Data or the web scraping is the process of extracting data from a web page on the internet.
Why is data scraping so essential?
Web scraping makes it easy to retrieve data from a webpage. Any kind of user can access the data with the help of web scraping. Without web scraping, the internet would be less useful and small.
What is the difference between Web scraper and Web crawler?
A web crawler is used for storing and downloading a huge amount of data by following the links. Search engines depend on the web crawler.

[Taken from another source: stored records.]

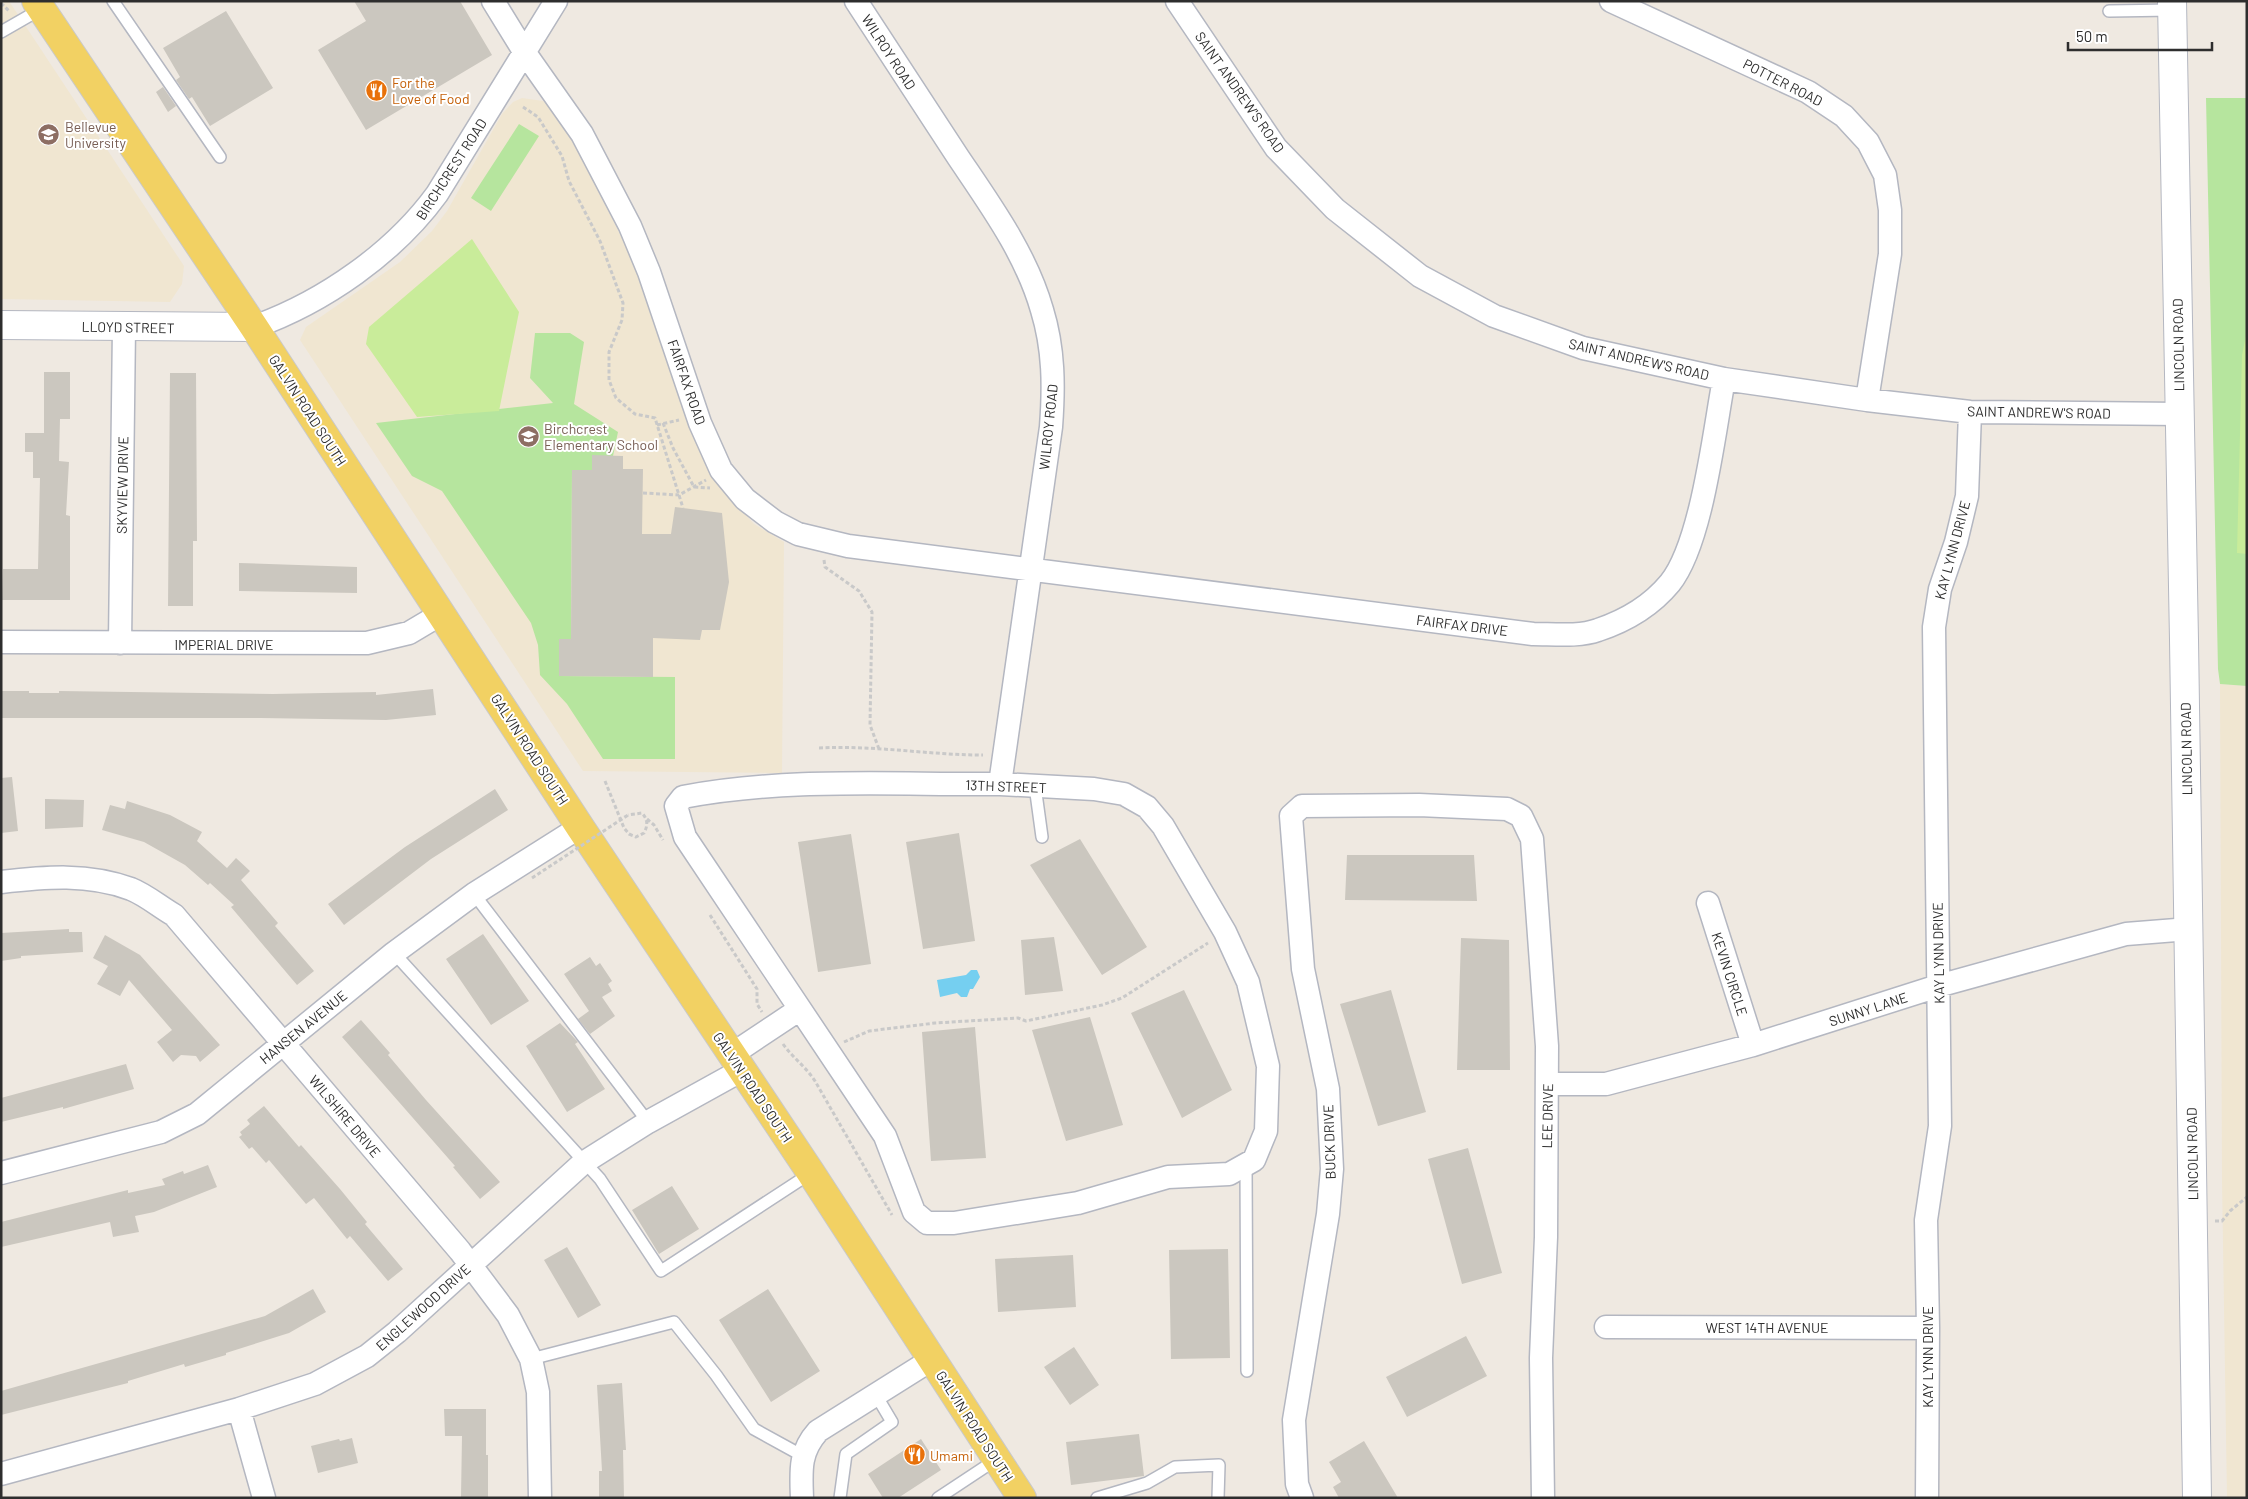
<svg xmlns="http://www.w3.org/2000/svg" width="2248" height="1499" font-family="Barlow,sans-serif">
  <rect width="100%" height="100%" fill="#efe9e1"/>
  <path fill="#f0e6d1" d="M1,1H9L184,266L182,284L170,302L1,299Z
    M522,98L543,101L551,107L572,136L635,265L690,427L703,459L717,483L754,524L784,542L782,773L583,771L300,340L306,327L400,262L432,231L447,211L502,114L513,102Z
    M2220,684L2247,686V1498H2227L2222,1180Z"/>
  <path fill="#b6e59e" d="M2206,98H2247V686L2220,684L2218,669Z
    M519,124L539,136L491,211L471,198Z
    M535,333H570L584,342L574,404L618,432L613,456L592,470H572L571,639L559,640V676L675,677V759H603L567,704L540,675L538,645L531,623L442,491L412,476L376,423L553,403L530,378Z"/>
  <path fill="#c9ec9a" d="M472,239L519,312L499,411L417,417L366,344L369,327Z
    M2247,331V554L2237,553L2242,355Z"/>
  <path fill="#75cff0" d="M971,970H977L980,977L973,989H970L967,997H961L957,993L940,997L937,980L966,975Z"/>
  <path fill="#cbc7bf" d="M354,1H460L492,55L366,130L318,50L366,21Z
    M226,11L273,88L210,126L192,97L189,99L176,80L180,77L163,48Z
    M163,87L176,106L168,112L156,92Z
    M44,372H70V419H60L59,461L69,462L66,515L70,516V600H2L3,569H38L40,478H33V452H25V433H44Z
    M170,373H196L197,541H193V606H168Z
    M592,455L623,456V469H643L642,534H671L675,507L722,513L729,582L720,630H702L700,640L653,638V677L559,676V639H571L572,470H592Z
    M239,563L357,567V593L239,591Z
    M433,689L436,715L386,720L261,718H1V691H29V693H59V691L273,694L376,692V695Z
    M12,777L18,831L1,833V778Z
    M495,789L508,810L431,859L344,925L328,904L405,847Z
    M45,799L84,800L83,827L45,829Z
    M127,801L170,815L202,832L197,841L227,868L236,858L250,871L241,880L278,923L275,926L314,971L297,985L231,907L234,905L210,883L208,885L185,865L144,842L102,830L110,805L125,809Z
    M959,833L975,941L923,949L906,842Z
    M851,834L871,964L818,972L798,842Z
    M1080,839L1147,947L1102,975L1030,865Z
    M1347,855H1474L1477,901L1345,900Z
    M69,929V932H82L83,952L21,956V958L1,961V933Z
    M483,934L529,1001L491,1025L446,959Z
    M105,935L140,955L220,1045L200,1062L196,1056L181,1055L173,1062L157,1042L172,1030L129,980L120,996L97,984L108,966L93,958Z
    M1054,937L1063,991L1025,995L1021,940Z
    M1461,938L1509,940L1510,1070H1457Z
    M590,957L596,966L600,963L612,981L608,984L612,991L602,997L615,1016L590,1034L578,1019L589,1011L564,974Z
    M1184,990L1232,1090L1182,1118L1131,1013Z
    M1391,990L1426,1112L1378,1126L1340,1004Z
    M1090,1017L1123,1125L1066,1141L1032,1030Z
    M361,1020L390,1053L388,1055L426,1100L500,1182L480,1199L453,1167L455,1166L342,1037Z
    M560,1023L578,1042L575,1044L605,1089L567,1112L526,1046Z
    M975,1027L986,1158L931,1161L922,1032Z
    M126,1064L134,1089L63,1109V1107L1,1122V1098Z
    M264,1106L299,1147L301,1145L340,1189L367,1222L365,1224L403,1269L388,1281L350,1236L347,1239L314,1198L306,1204L269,1160L266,1163L252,1147L249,1149L239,1137L242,1135L240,1132L250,1124L247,1120Z
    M1468,1148L1502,1273L1462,1284L1428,1159Z
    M208,1165L217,1187L154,1212L135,1216L139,1232L113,1237L110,1222L1,1247V1222L104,1196L128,1190V1193L165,1185L162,1179L183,1171L184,1174Z
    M672,1186L699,1229L659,1254L632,1210Z
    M567,1247L601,1305L578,1318L544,1260Z
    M1228,1249L1230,1358L1171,1359L1169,1250Z
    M1073,1255L1076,1307L998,1312L995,1259Z
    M313,1289L326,1312L289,1333L226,1353V1355L185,1367L184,1364L128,1381V1383L1,1415V1391L265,1316Z
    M768,1289L820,1371L771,1402L719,1320Z
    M1466,1336L1487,1376L1407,1417L1386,1377Z
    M1074,1347L1099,1385L1070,1405L1044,1367Z
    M622,1383L626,1450H623L624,1498H599V1471H602L597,1385Z
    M444,1409H486V1455H488V1498L461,1497L462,1436H445Z
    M1139,1434L1144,1476L1071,1485L1066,1442Z
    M352,1438L358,1463L318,1473L311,1446L339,1439L340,1441Z
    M921,1439L941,1470L898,1498H883L868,1474Z
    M1364,1441L1398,1498H1339L1333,1487L1341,1482L1329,1462Z"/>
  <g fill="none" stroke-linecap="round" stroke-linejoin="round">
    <defs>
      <path id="service" d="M113,1L220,157
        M2109,11L2172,10
        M1,32L41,9
        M1035,786L1042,837
        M474,894L648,1122
        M394,953L600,1179L661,1271L811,1173
        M1246,1165L1247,1371
        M531,1359L674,1322L716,1375L754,1429L803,1456
        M840,1498L846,1454L892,1422L876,1395
        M938,1498L997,1459
        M1097,1498L1147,1483L1175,1467L1219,1465L1218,1498"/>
      <path id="minor" d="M493,1L525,53L582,134L630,226L649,272L700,423L721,470L745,499L775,522L798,534L848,546L1533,634C1553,634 1579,637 1598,630C1625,621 1651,606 1670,583C1702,543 1714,432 1724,379
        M856,1C890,53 924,105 958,157C991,206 1026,254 1042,310C1054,349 1054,387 1051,427L1000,784
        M1177,1L1276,148L1335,209L1420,276L1494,316L1583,348L1724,379L1867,400L1970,412L2180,414
        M1611,1L1808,92L1844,116L1868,142L1885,175L1890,210V254L1867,400
        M254,327C324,302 394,253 437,194L556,1
        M1,642L367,643L409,633L441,614
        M120,643L124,327
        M1000,784L1094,789L1124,794L1147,807L1163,826L1225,932L1248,982L1268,1066L1266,1131L1254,1160L1229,1174L1168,1177L1078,1203L954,1223H927L914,1212L885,1136L685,837L676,806L683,797C787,777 896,785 1000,784Z
        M1,882C46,877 88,873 131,889C146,895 160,907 174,915L460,1251L508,1315L531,1359L538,1392L540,1498
        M1708,903L1753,1045
        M731,1055L800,1009
        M1548,1084H1606L1753,1045L1938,986L2126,934L2189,929
        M1,1173L161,1132L197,1114L394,953L474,894L580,827
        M1606,1327L1928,1328
        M239,1409L264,1498
        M1,1474L239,1409L315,1384L367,1356L397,1332L583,1163L648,1122L742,1070
        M802,1498C801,1471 799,1452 818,1431L931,1360
        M1302,1498L1297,1484L1294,1420L1328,1214L1332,1169L1328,1089L1303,969L1291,816L1302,806L1419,805L1507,809L1521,816L1532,839L1547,1046L1546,1237L1541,1358L1543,1498
        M1927,1498L1928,1328L1926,1220L1940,1126L1934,627L1940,589L1956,542L1967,496L1970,412"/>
      <path id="tertiary" d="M1,325L254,327"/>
      <path id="secondary" d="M2172,1L2184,640L2197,1498"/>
      <path id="primary" d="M36,1L254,327L580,827L811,1173L1022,1498"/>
    </defs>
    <use href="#service" stroke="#b4b7c1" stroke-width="14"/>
    <use href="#minor" stroke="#b4b7c1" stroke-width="25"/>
    <use href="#tertiary" stroke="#b4b7c1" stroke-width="30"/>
    <use href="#secondary" stroke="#b4b7c1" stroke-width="30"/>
    <use href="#primary" stroke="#c9c9c9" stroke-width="30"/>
    <path stroke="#c9c9c9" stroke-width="3" stroke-dasharray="4 2.5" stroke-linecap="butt" d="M1,3L9,11
      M523,107L538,117L562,156L569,181L600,241L623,303L622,320L609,352V380L616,398L635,414L655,418L683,508
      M663,423L673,448L694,487L710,488
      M657,425L679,420
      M643,493L679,495L706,480
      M824,560L825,567L859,591L872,612L870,725L879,749
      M819,748C874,745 928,755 983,755
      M605,781L624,828L629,834L636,837L644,833C648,825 648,820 642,813L628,815
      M647,819L654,825L663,840
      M710,915L757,989V1004L762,1012
      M844,1042L869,1031L935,1023L1018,1018L1026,1021L1102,1005L1122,998L1208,943
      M783,1044C793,1058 806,1067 815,1081L892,1215
      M2215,1221H2222L2230,1211L2247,1197"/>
    <use href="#service" stroke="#fff" stroke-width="11"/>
    <use href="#minor" stroke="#fff" stroke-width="22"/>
    <use href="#tertiary" stroke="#fff" stroke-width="28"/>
    <use href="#secondary" stroke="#fff" stroke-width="28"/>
    <use href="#primary" stroke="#f2d163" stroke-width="28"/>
    <path stroke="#c9c9c9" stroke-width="3" stroke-dasharray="4 2.5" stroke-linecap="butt" d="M532,878L628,815"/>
  </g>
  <defs>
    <symbol id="restaurant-disc" viewBox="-11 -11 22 22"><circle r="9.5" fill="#e8710a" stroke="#fff"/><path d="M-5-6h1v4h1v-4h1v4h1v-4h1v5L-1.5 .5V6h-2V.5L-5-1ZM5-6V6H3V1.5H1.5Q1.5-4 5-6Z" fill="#fff"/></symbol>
    <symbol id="university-disc" viewBox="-11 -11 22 22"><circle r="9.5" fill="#8d6e63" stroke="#fff"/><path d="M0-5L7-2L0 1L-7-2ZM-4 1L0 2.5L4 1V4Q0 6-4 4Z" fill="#fff"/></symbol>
    <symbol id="school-disc" viewBox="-11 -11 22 22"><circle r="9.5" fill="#8d6e63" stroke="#fff"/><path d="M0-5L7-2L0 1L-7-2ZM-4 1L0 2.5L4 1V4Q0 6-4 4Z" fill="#fff"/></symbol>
  </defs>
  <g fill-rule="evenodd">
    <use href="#restaurant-disc" x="364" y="78" width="25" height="25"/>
    <use href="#university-disc" x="36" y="122" width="25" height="25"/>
    <use href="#school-disc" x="516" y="424" width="25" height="25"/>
    <use href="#restaurant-disc" x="902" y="1442" width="25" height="25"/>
  </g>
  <g text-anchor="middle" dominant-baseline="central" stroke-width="4" stroke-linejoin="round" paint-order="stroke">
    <g font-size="14" fill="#2e2e2e" stroke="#fff">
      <text transform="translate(889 52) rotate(57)">WILROY ROAD</text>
      <text transform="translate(1783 82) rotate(27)">POTTER ROAD</text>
      <text transform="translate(1240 92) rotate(55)">SAINT ANDREW'S ROAD</text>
      <text transform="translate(451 169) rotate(-57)">BIRCHCREST ROAD</text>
      <text transform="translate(128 327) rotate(1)">LLOYD STREET</text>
      <text transform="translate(2178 345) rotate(-91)">LINCOLN ROAD</text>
      <text transform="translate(1639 359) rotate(13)">SAINT ANDREW'S ROAD</text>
      <text transform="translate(687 382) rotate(71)">FAIRFAX ROAD</text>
      <text transform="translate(308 410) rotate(57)">GALVIN ROAD SOUTH</text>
      <text transform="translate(2039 412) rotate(1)">SAINT ANDREW'S ROAD</text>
      <text transform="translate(1048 427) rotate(-84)">WILROY ROAD</text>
      <text transform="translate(122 485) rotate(-89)">SKYVIEW DRIVE</text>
      <text transform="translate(1952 550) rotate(-75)">KAY LYNN DRIVE</text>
      <text transform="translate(1462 625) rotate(7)">FAIRFAX DRIVE</text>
      <text x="224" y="644">IMPERIAL DRIVE</text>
      <text transform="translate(530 749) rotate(57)">GALVIN ROAD SOUTH</text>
      <text transform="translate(2186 749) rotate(-91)">LINCOLN ROAD</text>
      <text transform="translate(1006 786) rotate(2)">13TH STREET</text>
      <text transform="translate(1938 953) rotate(-91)">KAY LYNN DRIVE</text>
      <text transform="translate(1730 974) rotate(72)">KEVIN CIRCLE</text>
      <text transform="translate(1868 1009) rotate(-18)">SUNNY LANE</text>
      <text transform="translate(303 1027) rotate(-39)">HANSEN AVENUE</text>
      <text transform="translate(753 1087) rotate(56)">GALVIN ROAD SOUTH</text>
      <text transform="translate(345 1116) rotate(50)">WILSHIRE DRIVE</text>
      <text transform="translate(1547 1116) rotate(-89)">LEE DRIVE</text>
      <text transform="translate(1329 1142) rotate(-92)">BUCK DRIVE</text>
      <text transform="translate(2192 1154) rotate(-91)">LINCOLN ROAD</text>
      <text transform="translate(423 1307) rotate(-42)">ENGLEWOOD DRIVE</text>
      <text x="1767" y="1327">WEST 14TH AVENUE</text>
      <text transform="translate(1927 1357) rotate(-90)">KAY LYNN DRIVE</text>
      <text transform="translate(975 1426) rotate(57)">GALVIN ROAD SOUTH</text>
    </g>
    <g font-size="14" fill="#c56008" stroke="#fff" text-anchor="start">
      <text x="392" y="82">For the<tspan x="392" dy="16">Love of Food</tspan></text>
      <text x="930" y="1455">Umami</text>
    </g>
    <g font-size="14" fill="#785e54" stroke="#fff" text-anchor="start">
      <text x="65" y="126">Bellevue<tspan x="65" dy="16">University</tspan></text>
      <text x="544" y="428">Birchcrest<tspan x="544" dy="16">Elementary School</tspan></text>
    </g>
  </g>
  <rect width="2248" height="1499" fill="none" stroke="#2e2e2e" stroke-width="5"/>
  <path d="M2068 42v8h144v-8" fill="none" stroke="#2e2e2e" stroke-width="2.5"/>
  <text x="2076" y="42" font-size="15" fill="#2e2e2e" stroke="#ffffff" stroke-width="4" paint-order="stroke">50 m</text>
</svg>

Meanwhile, a web scraper is particularly built to handle a specific website. It uses this specific structure to extract the data which could be the address, images, prices, etc.
Where could web scraper possibly be used?
Web scrapers can be used to automate things. Web scraper can be used to order a pizza or to book a ticket automatically the moment they are available. Some of the uses of a web scraper are given below:-
- Search engines
The entire search engine business is based on the web scraping.
Web scrapers are used to monitor the price on the e-commerce website. Web scrapers gather the data from these sites and then compare the products or inform about the price drops.
- Research Purposes
Researchers work a lot on gathering and cleaning the data from the websites. A web scraper can help them to automate the manual work.
Web scraper works by downloading the content or data from the website and then it extracts the data from it.
A web Scraper has the following components
- Web crawling
Web crawling is the process where the navigation happens by making an HTTP request. The request is made using a pattern. The crawler then downloads the response in the form of HTML and passes it to the extractor.
The downloaded HTML is then processed by the parsers that extract the valuable data from the techniques like HTML parsing, Artificial Intelligence or regular expressions.
- Data cleaning followed by the transformation
This component filters the data into a more structured form and fits it to be saved in the database, JSON, etc. this takes the records and fits it in a queue which is then later read by the data writer.
- Serialization of the data and its storage.
Reads the data from the queues and writes it into the format like JSON, CSV, etc. or it can also load it in the non-relational or relational database depending upon the format.
How to build a data scraper
A data scraper can be made by writing codes for each of the module listed above. A framework equipped with the abstracted layers of this framework can also be used.
Writing code from the start helps to build a small data scraper but when the project is large, the use of the framework is much beneficial.